**Texto fornecido:**
══════════

A ascensão de Jesus é uma das histórias bíblicas cada vez menos conhecidas do grande público. Num passado não tão distante, em cidades com forte influência protestante, a ascensão de Jesus era comemorada como feriado. Hoje, é rara a menção da data em algum lugar de destaque.

Mesmo na Igreja, muitos não sabem exatamente o que celebrar neste dia. Por que celebrar a ascensão de Jesus? Que significado tem este dia para a fé cristã? O estudo do texto bíblico em foco pode nos ajudar a dar uma resposta a estas perguntas.

O relato da ascensão de Jesus, além de constar no Evangelho de Lucas, aparece no Evangelho de Marcos 16.19 e no livro de Atos 1.9-11. Lucas utiliza o mesmo evento da ascensão para concluir o seu Evangelho – em que conta a vida de Jesus – e para iniciar o livro de Atos – em que conta o início da história da Igreja. Este dado fornece-nos a perspectiva com que o evangelista aborda este evento. Encerra-se a missão de Jesus na terra e inicia-se o trabalho de Jesus no céu e a missão da Igreja, numa nova perspectiva, na terra.

══════════

**Dados armazenados:**
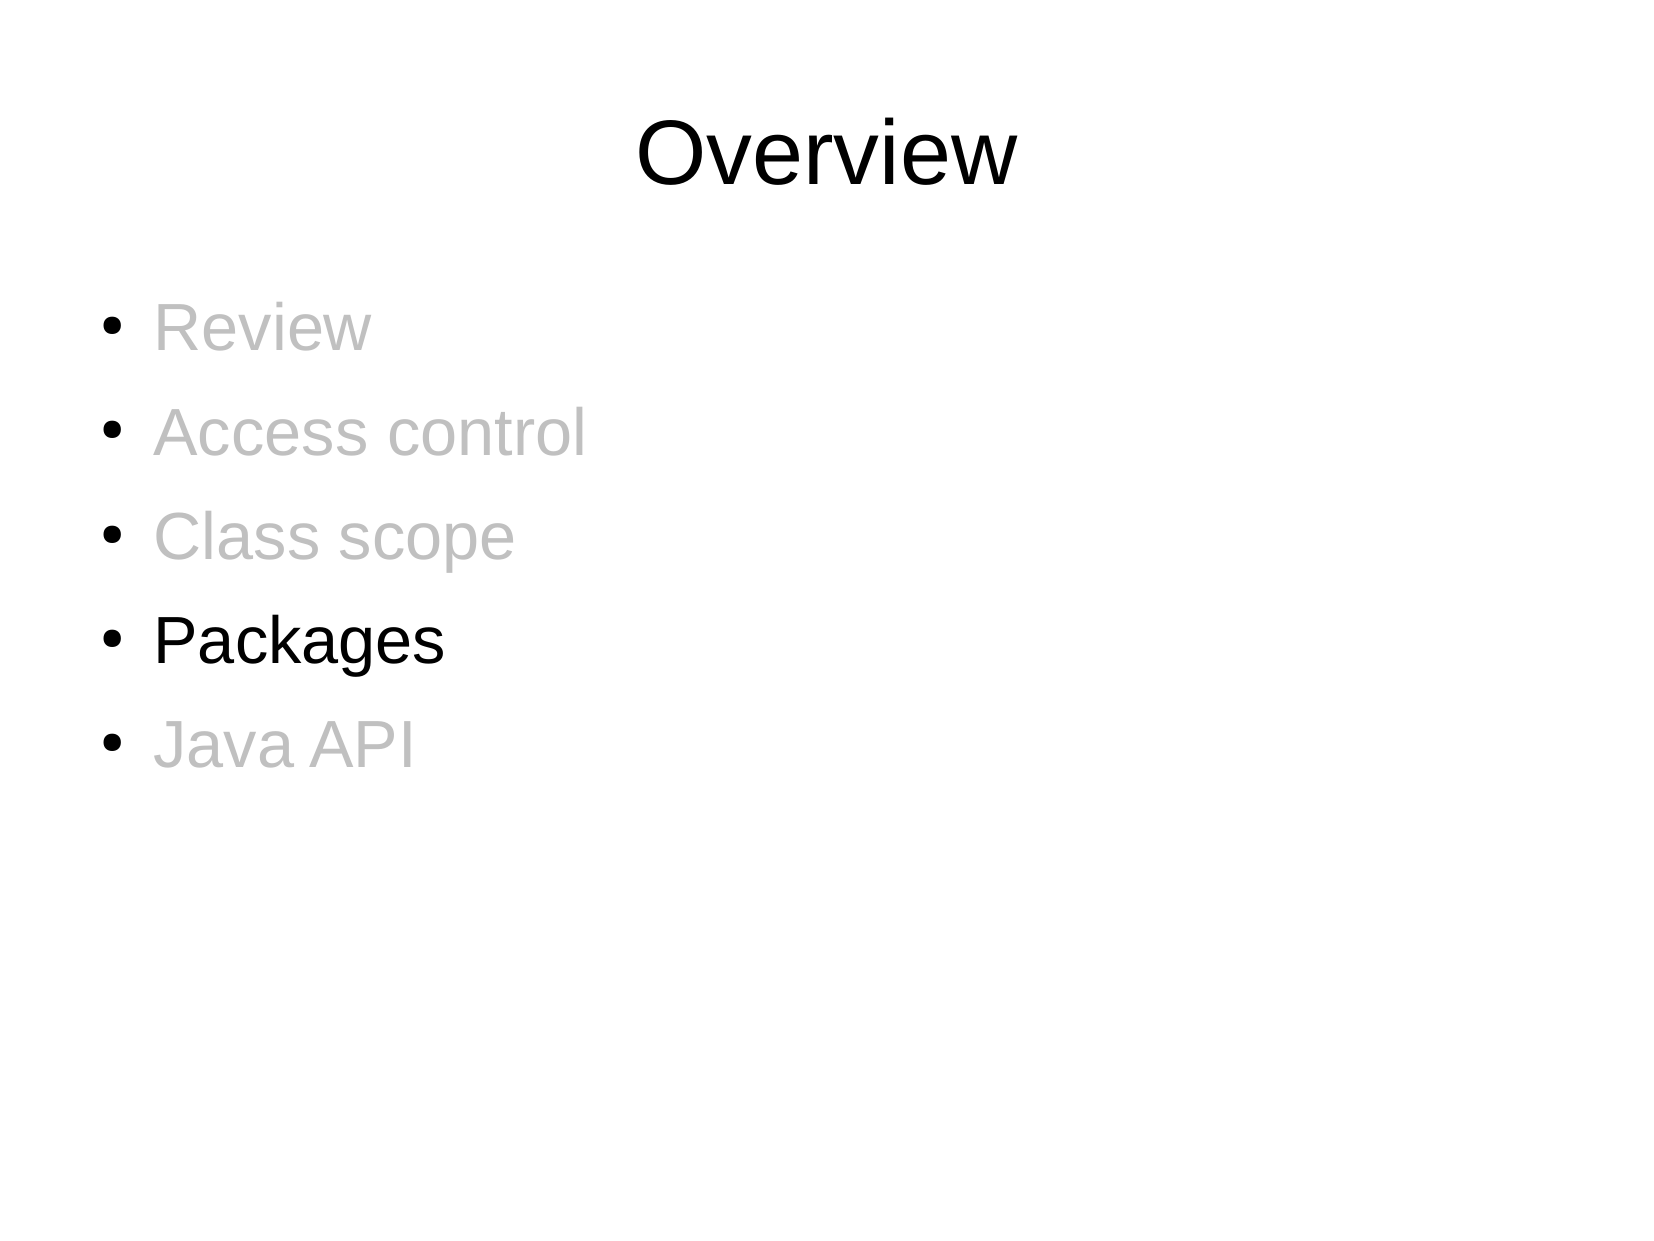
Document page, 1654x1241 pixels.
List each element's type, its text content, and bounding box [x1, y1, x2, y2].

══════════

**Requisitos da tarefa:**
(1) Traduza para o inglês a seguinte frase do texto sobre a ascensão de Jesus: "Hoje, é rara a menção da data em algum lugar de destaque."
(2) Transcreva do texto sobre a ascensão de Jesus o trecho que se inicia com as palavras "O relato da" e se encerra com "perspectiva, na terra.".

**Respostas do exercício:**
(1) Today, the date is rarely mentioned anywhere prominent.

(2)
O relato da ascensão de Jesus, além de constar no Evangelho de Lucas, aparece no Evangelho de Marcos 16.19 e no livro de Atos 1.9-11. Lucas utiliza o mesmo evento da ascensão para concluir o seu Evangelho – em que conta a vida de Jesus – e para iniciar o livro de Atos – em que conta o início da história da Igreja. Este dado fornece-nos a perspectiva com que o evangelista aborda este evento. Encerra-se a missão de Jesus na terra e inicia-se o trabalho de Jesus no céu e a missão da Igreja, numa nova perspectiva, na terra.